- [Задание]
Оформите в виде таблицы Markdown строки записей, начиная с самой первой и заканчивая строкой, содержащей «Puedes aprender más sobre qué». Таблица должна иметь столбцы «Номер» и «Строка»; пустые строки не включайте.

[Расшифрованное содержимое страниц]
^^^^^^^^

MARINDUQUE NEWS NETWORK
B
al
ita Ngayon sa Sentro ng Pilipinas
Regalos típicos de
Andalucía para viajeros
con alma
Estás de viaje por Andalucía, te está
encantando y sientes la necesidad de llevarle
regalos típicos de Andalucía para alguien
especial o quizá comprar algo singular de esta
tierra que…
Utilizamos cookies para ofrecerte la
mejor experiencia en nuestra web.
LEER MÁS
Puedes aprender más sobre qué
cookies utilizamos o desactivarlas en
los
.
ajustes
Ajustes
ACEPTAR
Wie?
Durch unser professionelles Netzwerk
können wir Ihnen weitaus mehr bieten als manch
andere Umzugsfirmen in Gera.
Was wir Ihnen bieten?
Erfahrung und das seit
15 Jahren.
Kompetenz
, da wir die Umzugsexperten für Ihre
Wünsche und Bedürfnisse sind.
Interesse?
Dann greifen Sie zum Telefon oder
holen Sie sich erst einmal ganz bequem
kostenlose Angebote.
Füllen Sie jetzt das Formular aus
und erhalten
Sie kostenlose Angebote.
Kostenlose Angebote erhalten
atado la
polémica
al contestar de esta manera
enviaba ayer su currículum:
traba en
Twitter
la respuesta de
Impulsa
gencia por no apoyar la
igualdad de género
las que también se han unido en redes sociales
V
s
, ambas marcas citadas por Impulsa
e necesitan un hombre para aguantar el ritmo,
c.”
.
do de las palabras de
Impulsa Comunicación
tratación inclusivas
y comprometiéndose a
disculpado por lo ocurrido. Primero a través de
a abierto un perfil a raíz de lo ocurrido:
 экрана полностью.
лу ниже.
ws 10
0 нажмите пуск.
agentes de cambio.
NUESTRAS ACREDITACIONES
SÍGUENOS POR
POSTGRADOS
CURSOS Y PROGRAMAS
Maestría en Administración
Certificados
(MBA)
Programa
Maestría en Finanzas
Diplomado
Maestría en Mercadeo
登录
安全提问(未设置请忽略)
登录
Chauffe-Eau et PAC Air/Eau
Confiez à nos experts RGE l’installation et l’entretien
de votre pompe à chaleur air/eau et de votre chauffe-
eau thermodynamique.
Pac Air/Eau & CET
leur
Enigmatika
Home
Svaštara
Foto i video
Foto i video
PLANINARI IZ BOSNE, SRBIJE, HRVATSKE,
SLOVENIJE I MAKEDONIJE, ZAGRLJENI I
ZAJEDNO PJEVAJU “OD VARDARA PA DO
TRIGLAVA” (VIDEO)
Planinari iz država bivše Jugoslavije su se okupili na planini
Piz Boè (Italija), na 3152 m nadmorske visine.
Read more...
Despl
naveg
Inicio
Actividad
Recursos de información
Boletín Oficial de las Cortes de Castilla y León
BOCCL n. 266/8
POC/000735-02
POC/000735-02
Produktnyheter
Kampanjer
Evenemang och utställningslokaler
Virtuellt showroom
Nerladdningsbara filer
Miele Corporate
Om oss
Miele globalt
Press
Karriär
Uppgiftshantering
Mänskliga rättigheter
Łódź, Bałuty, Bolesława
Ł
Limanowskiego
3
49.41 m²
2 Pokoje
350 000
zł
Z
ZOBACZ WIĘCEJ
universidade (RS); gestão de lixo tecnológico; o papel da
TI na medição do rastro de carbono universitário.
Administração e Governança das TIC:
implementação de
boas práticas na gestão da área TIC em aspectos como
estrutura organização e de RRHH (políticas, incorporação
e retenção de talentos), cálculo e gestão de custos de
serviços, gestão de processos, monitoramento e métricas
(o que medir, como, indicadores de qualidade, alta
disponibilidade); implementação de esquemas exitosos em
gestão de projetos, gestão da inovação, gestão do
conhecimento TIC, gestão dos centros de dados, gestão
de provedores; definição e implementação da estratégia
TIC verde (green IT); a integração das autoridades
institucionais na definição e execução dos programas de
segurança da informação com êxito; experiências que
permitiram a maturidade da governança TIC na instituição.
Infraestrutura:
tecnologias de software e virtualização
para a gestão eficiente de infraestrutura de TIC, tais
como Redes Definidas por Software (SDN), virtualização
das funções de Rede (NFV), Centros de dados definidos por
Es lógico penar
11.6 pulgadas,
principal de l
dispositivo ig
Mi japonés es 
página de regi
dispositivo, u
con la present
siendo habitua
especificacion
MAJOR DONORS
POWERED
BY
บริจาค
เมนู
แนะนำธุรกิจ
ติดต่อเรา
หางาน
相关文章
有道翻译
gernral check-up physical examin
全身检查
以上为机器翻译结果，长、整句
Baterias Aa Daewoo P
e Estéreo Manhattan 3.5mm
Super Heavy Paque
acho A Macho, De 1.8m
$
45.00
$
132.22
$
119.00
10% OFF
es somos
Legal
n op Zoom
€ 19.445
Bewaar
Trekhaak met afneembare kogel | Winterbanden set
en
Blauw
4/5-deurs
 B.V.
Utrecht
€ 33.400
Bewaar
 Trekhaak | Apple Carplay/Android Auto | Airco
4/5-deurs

^^^^^^^^

- [Результат выполнения]
| Номер | Строка |
|---|---|
| 1 | MARINDUQUE NEWS NETWORK |
| 2 | B |
| 3 | al |
| 4 | ita Ngayon sa Sentro ng Pilipinas |
| 5 | Regalos típicos de |
| 6 | Andalucía para viajeros |
| 7 | con alma |
| 8 | Estás de viaje por Andalucía, te está |
| 9 | encantando y sientes la necesidad de llevarle |
| 10 | regalos típicos de Andalucía para alguien |
| 11 | especial o quizá comprar algo singular de esta |
| 12 | tierra que… |
| 13 | Utilizamos cookies para ofrecerte la |
| 14 | mejor experiencia en nuestra web. |
| 15 | LEER MÁS |
| 16 | Puedes aprender más sobre qué |